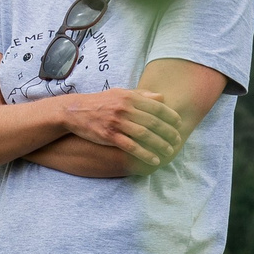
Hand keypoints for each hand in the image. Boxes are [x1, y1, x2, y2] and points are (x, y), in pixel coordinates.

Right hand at [58, 88, 185, 170]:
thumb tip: (162, 98)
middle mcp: (124, 109)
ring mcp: (117, 123)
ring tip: (169, 151)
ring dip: (160, 145)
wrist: (75, 111)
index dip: (170, 116)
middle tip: (177, 140)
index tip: (179, 124)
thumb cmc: (100, 103)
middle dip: (169, 132)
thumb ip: (141, 95)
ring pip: (145, 135)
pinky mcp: (109, 136)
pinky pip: (131, 147)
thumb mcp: (120, 93)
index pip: (156, 107)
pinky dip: (145, 154)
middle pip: (153, 122)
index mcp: (129, 97)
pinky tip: (154, 159)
*****
§ To do:
The response should consist only of the lines running from the one that contains "ring dip: (160, 145)" through the end of the material, repeated exactly.

§ Task solution:
ring dip: (160, 145)
wrist: (75, 111)
index dip: (170, 116)
middle tip: (177, 140)
index tip: (179, 124)
thumb cmc: (100, 103)
middle dip: (169, 132)
thumb ip: (141, 95)
ring pip: (145, 135)
pinky mcp: (109, 136)
pinky pip: (131, 147)
thumb mcp: (120, 93)
index pip: (156, 107)
pinky dip: (145, 154)
middle pip: (153, 122)
index mcp: (129, 97)
pinky tip: (154, 159)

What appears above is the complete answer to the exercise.